Aja Gabel’s first novel, The Ensemble (352 pages; Riverhead), reminds me of why I first, long ago, might have fallen in love with reading. It’s immersive and sweeping, featuring ambitious professional musicians—Jana, Brit, Daniel, and Henry—who form a string quartet. Walter Pater posited that all art aspires to the condition of music; I don’t know if I agree (that “all” makes me nervous), but I’ve thought for years that there isn’t nearly enough writing about music, and musicians. (A few exceptions I love include Thomas Mann’s Doctor Faustus, James Baldwin’s “Sonny’s Blues,” Thomas Bernhard’s The Loser, and now The Ensemble.)
Gabel and I spoke over email about Baldwin, point of view, YouTube performances, and, of course, music.
ZYZZYVA: We’ve talked about our shared past lives as would-be professional musicians. Can you tell me about yours, and about what led to your leaving it behind?

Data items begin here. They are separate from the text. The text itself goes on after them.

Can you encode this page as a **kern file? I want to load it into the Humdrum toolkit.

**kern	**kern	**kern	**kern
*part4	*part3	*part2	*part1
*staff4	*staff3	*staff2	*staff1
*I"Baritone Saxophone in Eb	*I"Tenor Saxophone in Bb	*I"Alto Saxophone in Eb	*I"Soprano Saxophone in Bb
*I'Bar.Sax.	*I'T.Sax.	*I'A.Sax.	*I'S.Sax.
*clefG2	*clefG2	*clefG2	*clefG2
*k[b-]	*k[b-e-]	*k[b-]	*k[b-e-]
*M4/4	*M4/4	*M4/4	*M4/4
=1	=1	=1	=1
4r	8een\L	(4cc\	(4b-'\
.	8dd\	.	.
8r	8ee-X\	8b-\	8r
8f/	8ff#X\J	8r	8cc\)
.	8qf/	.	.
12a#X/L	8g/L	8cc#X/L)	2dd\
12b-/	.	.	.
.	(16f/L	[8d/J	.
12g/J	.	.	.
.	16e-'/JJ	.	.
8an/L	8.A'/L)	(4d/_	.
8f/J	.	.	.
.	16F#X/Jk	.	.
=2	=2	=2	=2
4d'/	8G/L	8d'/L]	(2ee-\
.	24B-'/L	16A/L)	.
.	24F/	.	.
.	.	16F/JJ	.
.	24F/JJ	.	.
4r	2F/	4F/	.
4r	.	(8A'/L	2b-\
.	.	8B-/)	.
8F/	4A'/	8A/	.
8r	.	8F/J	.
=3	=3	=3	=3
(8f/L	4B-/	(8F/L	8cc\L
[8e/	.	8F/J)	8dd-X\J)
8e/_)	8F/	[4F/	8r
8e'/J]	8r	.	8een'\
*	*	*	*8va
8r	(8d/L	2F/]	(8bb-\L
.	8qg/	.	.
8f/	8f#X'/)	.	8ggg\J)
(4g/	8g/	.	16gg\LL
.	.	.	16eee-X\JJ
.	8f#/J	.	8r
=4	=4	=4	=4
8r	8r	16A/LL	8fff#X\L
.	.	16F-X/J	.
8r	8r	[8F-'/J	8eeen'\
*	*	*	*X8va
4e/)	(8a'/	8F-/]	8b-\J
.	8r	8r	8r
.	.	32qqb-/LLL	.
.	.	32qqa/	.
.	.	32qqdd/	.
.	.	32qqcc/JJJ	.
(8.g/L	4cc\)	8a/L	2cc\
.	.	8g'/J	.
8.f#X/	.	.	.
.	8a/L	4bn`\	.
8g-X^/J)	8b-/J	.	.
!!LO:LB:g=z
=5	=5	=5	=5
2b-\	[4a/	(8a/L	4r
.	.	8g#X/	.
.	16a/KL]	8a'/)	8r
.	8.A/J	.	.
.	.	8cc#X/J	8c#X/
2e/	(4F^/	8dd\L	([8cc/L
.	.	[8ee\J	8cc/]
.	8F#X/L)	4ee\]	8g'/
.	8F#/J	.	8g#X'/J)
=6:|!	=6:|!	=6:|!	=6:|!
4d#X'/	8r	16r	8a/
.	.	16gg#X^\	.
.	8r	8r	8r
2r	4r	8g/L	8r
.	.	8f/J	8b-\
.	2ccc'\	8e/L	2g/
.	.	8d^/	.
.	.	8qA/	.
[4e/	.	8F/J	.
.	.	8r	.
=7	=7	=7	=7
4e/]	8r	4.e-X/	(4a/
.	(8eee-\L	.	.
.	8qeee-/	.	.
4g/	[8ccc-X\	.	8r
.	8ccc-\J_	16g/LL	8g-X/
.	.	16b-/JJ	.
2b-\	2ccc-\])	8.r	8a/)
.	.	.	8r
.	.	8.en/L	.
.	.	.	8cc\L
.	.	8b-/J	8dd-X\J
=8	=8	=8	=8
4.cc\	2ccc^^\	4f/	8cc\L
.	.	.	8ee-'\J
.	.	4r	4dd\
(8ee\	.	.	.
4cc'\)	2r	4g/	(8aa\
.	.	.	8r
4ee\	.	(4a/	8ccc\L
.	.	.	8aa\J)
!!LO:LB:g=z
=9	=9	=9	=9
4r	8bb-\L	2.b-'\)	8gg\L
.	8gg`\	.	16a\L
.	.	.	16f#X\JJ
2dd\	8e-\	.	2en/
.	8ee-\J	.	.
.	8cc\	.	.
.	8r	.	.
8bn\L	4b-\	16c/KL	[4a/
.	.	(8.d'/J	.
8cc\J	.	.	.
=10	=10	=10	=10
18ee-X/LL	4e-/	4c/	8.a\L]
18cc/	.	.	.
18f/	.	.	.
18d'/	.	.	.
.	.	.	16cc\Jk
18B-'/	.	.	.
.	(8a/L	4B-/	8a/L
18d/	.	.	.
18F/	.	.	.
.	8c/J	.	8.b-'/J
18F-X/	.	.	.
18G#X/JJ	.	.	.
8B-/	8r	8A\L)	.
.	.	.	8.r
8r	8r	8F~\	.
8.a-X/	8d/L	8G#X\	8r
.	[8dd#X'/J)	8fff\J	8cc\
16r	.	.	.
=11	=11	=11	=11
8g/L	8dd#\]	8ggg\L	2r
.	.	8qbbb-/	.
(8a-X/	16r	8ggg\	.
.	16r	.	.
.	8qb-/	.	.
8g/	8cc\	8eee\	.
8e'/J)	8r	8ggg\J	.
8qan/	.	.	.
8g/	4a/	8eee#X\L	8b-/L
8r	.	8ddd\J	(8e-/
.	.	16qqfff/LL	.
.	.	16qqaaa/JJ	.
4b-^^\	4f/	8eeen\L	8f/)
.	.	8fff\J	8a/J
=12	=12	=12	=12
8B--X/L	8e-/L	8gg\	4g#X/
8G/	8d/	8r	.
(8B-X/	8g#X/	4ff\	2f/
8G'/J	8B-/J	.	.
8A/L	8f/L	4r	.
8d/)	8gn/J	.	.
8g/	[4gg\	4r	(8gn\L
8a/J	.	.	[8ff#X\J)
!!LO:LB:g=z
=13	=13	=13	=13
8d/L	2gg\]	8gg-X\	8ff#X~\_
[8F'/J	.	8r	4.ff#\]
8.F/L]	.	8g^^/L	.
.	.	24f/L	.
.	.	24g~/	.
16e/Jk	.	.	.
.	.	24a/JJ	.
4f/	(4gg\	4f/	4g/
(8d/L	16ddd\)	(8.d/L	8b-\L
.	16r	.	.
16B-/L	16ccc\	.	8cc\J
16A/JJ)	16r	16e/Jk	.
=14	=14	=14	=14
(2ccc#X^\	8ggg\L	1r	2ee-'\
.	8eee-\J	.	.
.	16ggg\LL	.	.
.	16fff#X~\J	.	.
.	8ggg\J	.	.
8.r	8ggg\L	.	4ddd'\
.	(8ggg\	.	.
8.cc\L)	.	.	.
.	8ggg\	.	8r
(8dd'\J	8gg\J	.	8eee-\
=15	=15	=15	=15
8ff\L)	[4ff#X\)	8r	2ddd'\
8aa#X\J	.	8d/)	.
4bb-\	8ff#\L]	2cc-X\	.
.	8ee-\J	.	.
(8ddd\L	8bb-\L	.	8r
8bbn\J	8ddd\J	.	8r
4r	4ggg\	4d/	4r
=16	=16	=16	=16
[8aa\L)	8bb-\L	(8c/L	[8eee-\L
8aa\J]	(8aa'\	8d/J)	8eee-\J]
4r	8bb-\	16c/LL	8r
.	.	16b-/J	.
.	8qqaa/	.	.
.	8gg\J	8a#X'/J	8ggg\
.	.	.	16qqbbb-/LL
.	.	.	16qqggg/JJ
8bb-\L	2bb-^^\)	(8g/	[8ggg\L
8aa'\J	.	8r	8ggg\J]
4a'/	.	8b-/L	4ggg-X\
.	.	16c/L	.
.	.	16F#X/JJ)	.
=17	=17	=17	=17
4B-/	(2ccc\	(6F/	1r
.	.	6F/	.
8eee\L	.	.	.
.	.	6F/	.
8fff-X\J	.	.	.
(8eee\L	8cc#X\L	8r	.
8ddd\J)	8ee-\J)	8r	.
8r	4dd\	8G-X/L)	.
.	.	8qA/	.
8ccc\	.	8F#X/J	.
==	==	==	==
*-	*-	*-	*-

AJA GABEL: “Leaving it behind” is the right phrase to use, but it’s something I had real trouble doing. I started playing violin when I was 5 and switched to the cello when I was 10. I played very intensely until I was about 22, until I finished college. I mostly played chamber music, but studied privately and performed solo as well. It became clearer earlier than that, though, that I wasn’t going to be the sort of conservatory-going, professional career-chasing musician I’d dreamed of being when I was younger. I don’t think I accepted that clarity for a while, though. I continued studying and playing anywhere and everywhere throughout my twenties. I didn’t really let it go—I mean really let it go—until I went to Provincetown to start writing this novel. That was the first time I didn’t take my cello with me when I moved. Not playing every day opened up this space in my brain, enough landscape for an entire novel about the pursuit of music to take hold. Unfortunately, that meant my skill level quickly dissipated. I can still play, but I wouldn’t do it publicly.